The gospel reading of today (Jn 2:13-25), Jesus’ cleansing
of the temple of Jerusalem, lends itself to a better understanding of the real
temple where God can truly be worshipped. After driving out with a whip the
sheep and oxen being sold inside the temple area, after overturning the tables
of the money-changers telling them to stop making his Father’s house a
marketplace, Jesus was confronted by the Jews with a demand for a sign: “What
sign can you show us for doing this?” To which Jesus answered: “Destroy this
temple and in three days I will raise it up.”
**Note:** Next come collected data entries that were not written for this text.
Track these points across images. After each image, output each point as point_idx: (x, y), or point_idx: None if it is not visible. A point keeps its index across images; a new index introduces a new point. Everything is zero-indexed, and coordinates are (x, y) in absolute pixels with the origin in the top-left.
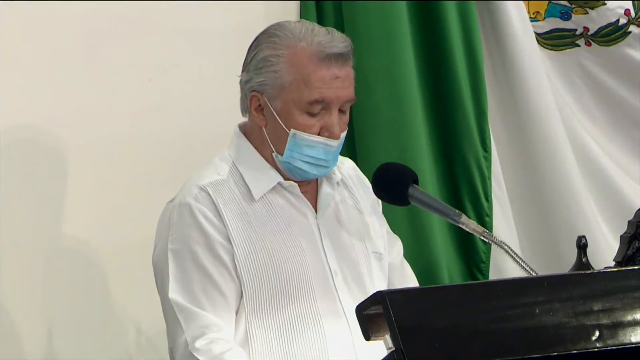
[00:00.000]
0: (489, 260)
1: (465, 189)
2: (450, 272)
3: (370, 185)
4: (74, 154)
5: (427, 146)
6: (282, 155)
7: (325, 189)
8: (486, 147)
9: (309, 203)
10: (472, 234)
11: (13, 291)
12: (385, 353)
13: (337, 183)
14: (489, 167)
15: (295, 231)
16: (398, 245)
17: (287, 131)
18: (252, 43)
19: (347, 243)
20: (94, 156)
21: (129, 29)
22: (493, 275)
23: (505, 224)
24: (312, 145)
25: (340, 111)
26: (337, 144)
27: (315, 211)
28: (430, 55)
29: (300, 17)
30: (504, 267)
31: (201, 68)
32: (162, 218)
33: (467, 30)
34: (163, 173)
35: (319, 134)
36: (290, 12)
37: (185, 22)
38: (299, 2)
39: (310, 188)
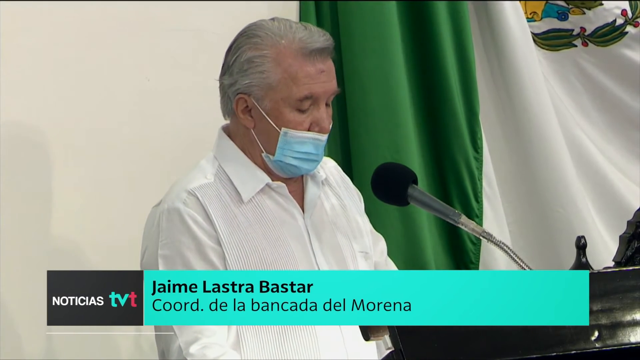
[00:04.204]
0: (478, 261)
1: (454, 189)
2: None
3: (353, 185)
4: (74, 153)
5: (418, 147)
6: (273, 155)
7: (311, 188)
8: (477, 148)
9: (296, 204)
10: (461, 235)
11: (13, 291)
12: (375, 352)
13: (322, 182)
14: (479, 168)
15: (285, 233)
16: (382, 244)
17: (278, 130)
18: (231, 45)
19: (334, 243)
20: (93, 155)
21: (129, 28)
22: None
23: (496, 224)
24: (303, 142)
25: (325, 104)
26: (326, 138)
27: (303, 211)
28: (421, 56)
29: (300, 18)
30: (493, 268)
31: (200, 68)
32: (148, 222)
33: (459, 31)
34: (162, 172)
35: (309, 130)
36: (290, 12)
37: (185, 22)
38: (298, 2)
39: (296, 188)
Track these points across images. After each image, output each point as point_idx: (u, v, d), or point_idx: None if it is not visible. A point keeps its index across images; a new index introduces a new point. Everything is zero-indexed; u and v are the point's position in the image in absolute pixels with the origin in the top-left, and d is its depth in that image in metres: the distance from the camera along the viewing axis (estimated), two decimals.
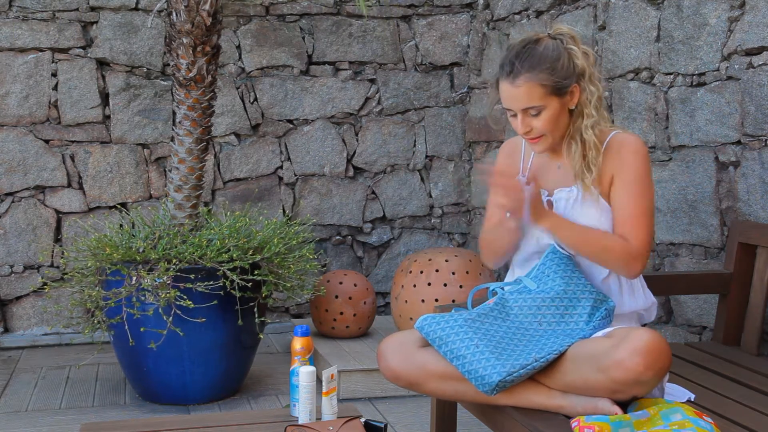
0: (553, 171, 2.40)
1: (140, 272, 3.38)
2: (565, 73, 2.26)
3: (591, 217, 2.30)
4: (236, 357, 3.66)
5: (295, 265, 3.60)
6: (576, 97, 2.30)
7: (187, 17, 3.64)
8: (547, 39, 2.30)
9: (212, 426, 2.39)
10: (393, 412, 3.54)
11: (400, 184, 4.96)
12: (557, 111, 2.28)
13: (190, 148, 3.77)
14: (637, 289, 2.39)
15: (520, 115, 2.29)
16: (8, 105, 4.47)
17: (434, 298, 3.84)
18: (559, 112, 2.29)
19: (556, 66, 2.25)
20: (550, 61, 2.25)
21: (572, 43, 2.30)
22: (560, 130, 2.32)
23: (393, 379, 2.35)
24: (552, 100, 2.27)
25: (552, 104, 2.27)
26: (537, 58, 2.25)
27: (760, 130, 2.92)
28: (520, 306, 2.29)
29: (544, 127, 2.29)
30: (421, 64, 4.95)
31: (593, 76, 2.32)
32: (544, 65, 2.25)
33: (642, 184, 2.29)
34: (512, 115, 2.32)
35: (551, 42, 2.29)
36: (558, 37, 2.31)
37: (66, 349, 4.46)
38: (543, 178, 2.41)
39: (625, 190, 2.29)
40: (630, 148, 2.31)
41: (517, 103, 2.27)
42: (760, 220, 2.94)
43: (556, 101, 2.27)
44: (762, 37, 2.90)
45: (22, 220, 4.51)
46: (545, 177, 2.42)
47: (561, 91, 2.27)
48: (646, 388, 2.07)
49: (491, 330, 2.26)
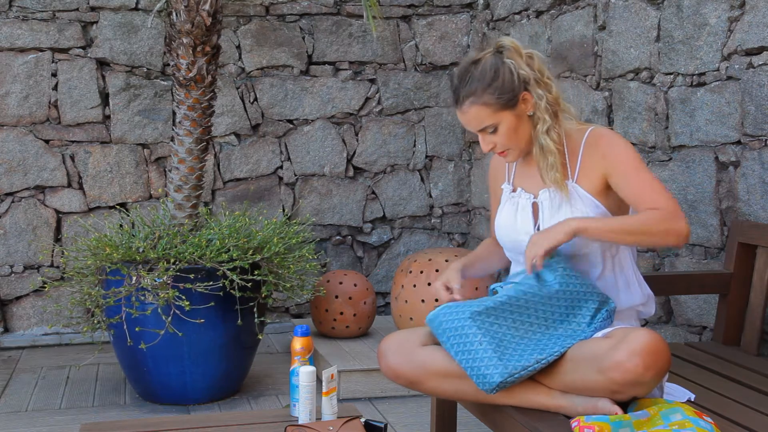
0: (534, 173, 2.42)
1: (140, 272, 3.38)
2: (507, 87, 2.28)
3: (576, 214, 2.31)
4: (236, 357, 3.66)
5: (295, 265, 3.60)
6: (530, 104, 2.31)
7: (187, 17, 3.64)
8: (486, 57, 2.32)
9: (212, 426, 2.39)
10: (393, 412, 3.54)
11: (400, 184, 4.96)
12: (513, 123, 2.31)
13: (190, 148, 3.77)
14: (632, 282, 2.39)
15: (480, 136, 2.35)
16: (8, 105, 4.47)
17: (434, 298, 3.84)
18: (517, 124, 2.31)
19: (496, 83, 2.27)
20: (489, 81, 2.27)
21: (512, 55, 2.31)
22: (524, 138, 2.34)
23: (393, 377, 2.35)
24: (503, 115, 2.29)
25: (505, 119, 2.30)
26: (475, 80, 2.28)
27: (760, 130, 2.92)
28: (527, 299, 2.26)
29: (504, 141, 2.33)
30: (421, 64, 4.95)
31: (541, 80, 2.32)
32: (484, 86, 2.27)
33: (637, 165, 2.28)
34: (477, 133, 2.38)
35: (490, 59, 2.31)
36: (500, 50, 2.32)
37: (66, 349, 4.46)
38: (526, 183, 2.44)
39: (627, 179, 2.28)
40: (607, 141, 2.31)
41: (472, 126, 2.34)
42: (760, 220, 2.94)
43: (508, 115, 2.30)
44: (762, 37, 2.90)
45: (22, 220, 4.51)
46: (528, 181, 2.44)
47: (510, 105, 2.29)
48: (646, 388, 2.07)
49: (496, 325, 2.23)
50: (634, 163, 2.29)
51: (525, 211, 2.40)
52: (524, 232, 2.37)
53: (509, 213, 2.43)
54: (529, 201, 2.39)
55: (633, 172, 2.28)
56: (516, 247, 2.41)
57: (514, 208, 2.43)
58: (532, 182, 2.42)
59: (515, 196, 2.44)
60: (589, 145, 2.33)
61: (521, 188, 2.44)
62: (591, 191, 2.32)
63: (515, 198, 2.44)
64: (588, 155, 2.33)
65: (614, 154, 2.29)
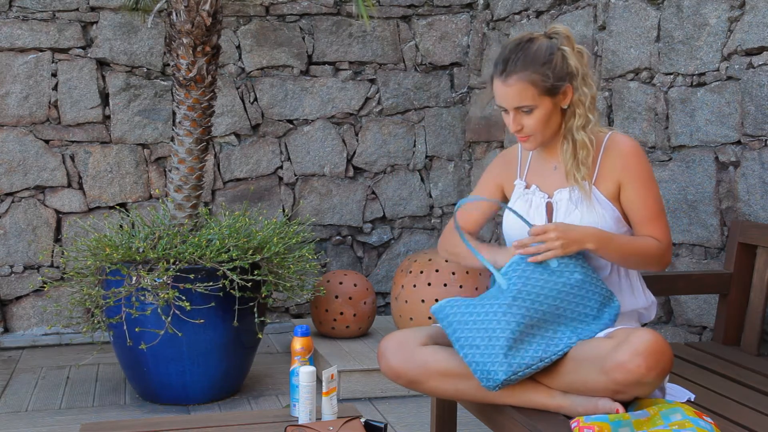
0: (550, 172, 2.41)
1: (140, 272, 3.38)
2: (558, 74, 2.26)
3: (592, 217, 2.30)
4: (236, 357, 3.66)
5: (294, 265, 3.60)
6: (569, 98, 2.30)
7: (187, 17, 3.64)
8: (541, 38, 2.30)
9: (212, 426, 2.39)
10: (393, 412, 3.54)
11: (400, 184, 4.96)
12: (549, 111, 2.29)
13: (190, 148, 3.77)
14: (637, 288, 2.40)
15: (512, 114, 2.29)
16: (8, 105, 4.47)
17: (434, 298, 3.84)
18: (551, 112, 2.29)
19: (549, 66, 2.25)
20: (542, 62, 2.25)
21: (567, 44, 2.29)
22: (551, 129, 2.32)
23: (393, 377, 2.35)
24: (544, 100, 2.27)
25: (544, 104, 2.27)
26: (530, 57, 2.25)
27: (760, 130, 2.92)
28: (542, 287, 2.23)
29: (535, 126, 2.29)
30: (421, 64, 4.95)
31: (587, 77, 2.31)
32: (537, 65, 2.24)
33: (650, 183, 2.32)
34: (504, 112, 2.33)
35: (545, 41, 2.29)
36: (553, 36, 2.31)
37: (66, 349, 4.46)
38: (541, 181, 2.42)
39: (638, 193, 2.30)
40: (630, 151, 2.32)
41: (509, 102, 2.28)
42: (760, 220, 2.94)
43: (548, 101, 2.27)
44: (762, 37, 2.90)
45: (22, 220, 4.51)
46: (543, 179, 2.42)
47: (553, 92, 2.27)
48: (648, 389, 2.07)
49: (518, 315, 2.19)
50: (649, 183, 2.31)
51: (539, 210, 2.38)
52: None
53: (521, 210, 2.40)
54: (544, 200, 2.38)
55: (646, 193, 2.31)
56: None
57: (527, 205, 2.40)
58: (547, 180, 2.40)
59: (529, 193, 2.42)
60: (609, 150, 2.33)
61: (536, 185, 2.42)
62: (607, 196, 2.32)
63: (529, 195, 2.41)
64: (608, 160, 2.32)
65: (633, 169, 2.30)
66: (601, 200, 2.32)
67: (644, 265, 2.33)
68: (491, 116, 4.69)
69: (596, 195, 2.32)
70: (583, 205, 2.31)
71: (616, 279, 2.36)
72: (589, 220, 2.30)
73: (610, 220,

The Jews of course could not understand. Jesus was no longer speaking on the natural
plane. His reference to the temple was no longer the material edifice. It was naturally impossible to rebuild in
three days a massive temple constructed for about forty-six years. Jesus was speaking on the spiritual
plane. The temple which was to be destroyed
and later be raised up was his body.
The gospel of John uses this incident as one of the signs. This is the sign of substitution. Jesus replaces the material temple where God,
as the Jews used to believe, dwells and is exclusively worshipped. Through the death and resurrection of Jesus,
the temple is superseded by the new reality of a “Spirit-filled” Christ. Jesus Christ is the new temple. By his
resurrection he becomes the locus of the presence of God. And this truth
revolutionizes the way we experience and worship God. We encounter and worship God whenever and
wherever we gather and pray in the name of the risen Lord as a people. Our relationship with God is no longer dependent
on a particular location. God is not
confined to the temple or cathedral. God dwells in us. St. Paul says: “Do you not know that you are
the temple of God, and that the Spirit of God dwells in you?” (1 Cor 3:16).
Some implications:
In our pastoral concerns, according to PCP II’s vision, the building up of the communities of
disciples or the basic ecclesial communities should then take precedence over our concern for church edifice and its
beautification. The two, of course, do not necessarily contradict. It gives a lot of joy and comfort to the worshiping
community when our church buildings are spacious, clean and beautiful. But, again, they are only beautiful in as
much as there is a community that brings life to authentic worship. Let us not allow our priorities (time,
resources and energy) to be skewed on favour of inanimate edifice to the
detriment of our task in community building. Several times I celebrated the
Eucharist in the simple chapels of the barrios and they are the best experiences
of worship I ever had. It’s not because
of the location or building but because of the Spirit of the Lord who is alive
in the community.
Our worship does not end in the church where we celebrate
the liturgy. We are the temples of God. Our life and all that we do outside the church
must also be an expression of our worship.
We see then a continuity of our liturgical celebrations in the church
with our day-to-day life. We worship God
in and outside the church, by way of piety and by way of charity and commitment
to social justice. Our participation in the Alay-Kapwa Lenten campaign is part and parcel of our meaningful worship.
In this season of Lent, therefore, we are invited to
encounter and worship God, first, in our meaningful liturgical celebrations
that usher us, as a community, into a deeper relationship with God, second, in
our commitments to social charity reaching out to the poor and needy members of
the community, and third, in our personal sanctification as the temple of God
by way of repentance, striving to become worthy of God’s presence in our hearts.